►

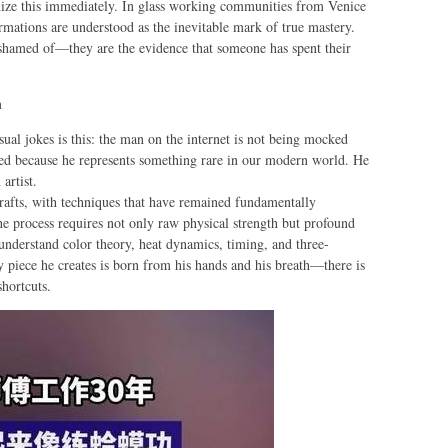
gnize this immediately. In glass working communities from Venice
rmations are understood as the inevitable mark of true mastery.
ashamed of—they are the evidence that someone has spent their
n
ual jokes is this: the man on the internet is not being mocked
ved because he represents something rare in our modern world. He
 artist.
rafts, with techniques that have remained fundamentally
e process requires not only raw physical strength but profound
 understand color theory, heat dynamics, timing, and three-
 piece he creates is born from his hands and his breath—there is
shortcuts.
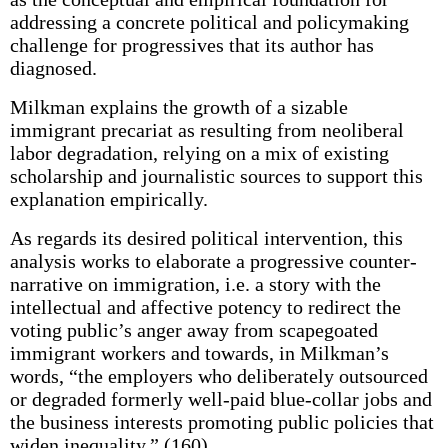
addressing a concrete political and policymaking
challenge for progressives that its author has
diagnosed.
Milkman explains the growth of a sizable
immigrant precariat as resulting from neoliberal
labor degradation, relying on a mix of existing
scholarship and journalistic sources to support this
explanation empirically.
As regards its desired political intervention, this
analysis works to elaborate a progressive counter-
narrative on immigration, i.e. a story with the
intellectual and affective potency to redirect the
voting public’s anger away from scapegoated
immigrant workers and towards, in Milkman’s
words, “the employers who deliberately outsourced
or degraded formerly well-paid blue-collar jobs and
the business interests promoting public policies that
widen inequality.” (160)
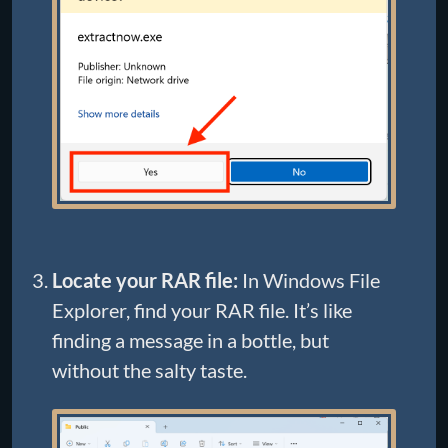
Locate your RAR file:
In Windows File
Explorer, find your RAR file. It’s like
finding a message in a bottle, but
without the salty taste.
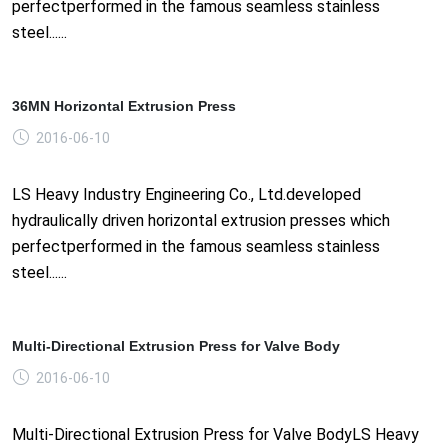
perfectperformed in the famous seamless stainless
steel......
36MN Horizontal Extrusion Press
2016-06-10
LS Heavy Industry Engineering Co., Ltd.developed
hydraulically driven horizontal extrusion presses which
perfectperformed in the famous seamless stainless
steel......
Multi-Directional Extrusion Press for Valve Body
2016-06-10
Multi-Directional Extrusion Press for Valve BodyLS Heavy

◄

Written task: Recast every line of text in the rows above as a Markdown table with the columns No. and Text, numbering the lines in order and skipping blank lines. Leave the pictures out.

Reply:
| No. | Text |
|---|---|
| 1 | gnize this immediately. In glass working communities from Venice |
| 2 | rmations are understood as the inevitable mark of true mastery. |
| 3 | ashamed of—they are the evidence that someone has spent their |
| 4 | n |
| 5 | ual jokes is this: the man on the internet is not being mocked |
| 6 | ved because he represents something rare in our modern world. He |
| 7 |  artist. |
| 8 | rafts, with techniques that have remained fundamentally |
| 9 | e process requires not only raw physical strength but profound |
| 10 |  understand color theory, heat dynamics, timing, and three- |
| 11 |  piece he creates is born from his hands and his breath—there is |
| 12 | shortcuts. |
| 13 | addressing a concrete political and policymaking |
| 14 | challenge for progressives that its author has |
| 15 | diagnosed. |
| 16 | Milkman explains the growth of a sizable |
| 17 | immigrant precariat as resulting from neoliberal |
| 18 | labor degradation, relying on a mix of existing |
| 19 | scholarship and journalistic sources to support this |
| 20 | explanation empirically. |
| 21 | As regards its desired political intervention, this |
| 22 | analysis works to elaborate a progressive counter- |
| 23 | narrative on immigration, i.e. a story with the |
| 24 | intellectual and affective potency to redirect the |
| 25 | voting public’s anger away from scapegoated |
| 26 | immigrant workers and towards, in Milkman’s |
| 27 | words, “the employers who deliberately outsourced |
| 28 | or degraded formerly well-paid blue-collar jobs and |
| 29 | the business interests promoting public policies that |
| 30 | widen inequality.” (160) |
| 31 | Locate your RAR file: |
| 32 | In Windows File |
| 33 | Explorer, find your RAR file. It’s like |
| 34 | finding a message in a bottle, but |
| 35 | without the salty taste. |
| 36 | perfectperformed in the famous seamless stainless |
| 37 | steel...... |
| 38 | 36MN Horizontal Extrusion Press |
| 39 | 2016-06-10 |
| 40 | LS Heavy Industry Engineering Co., Ltd.developed |
| 41 | hydraulically driven horizontal extrusion presses which |
| 42 | perfectperformed in the famous seamless stainless |
| 43 | steel...... |
| 44 | Multi-Directional Extrusion Press for Valve Body |
| 45 | 2016-06-10 |
| 46 | Multi-Directional Extrusion Press for Valve BodyLS Heavy |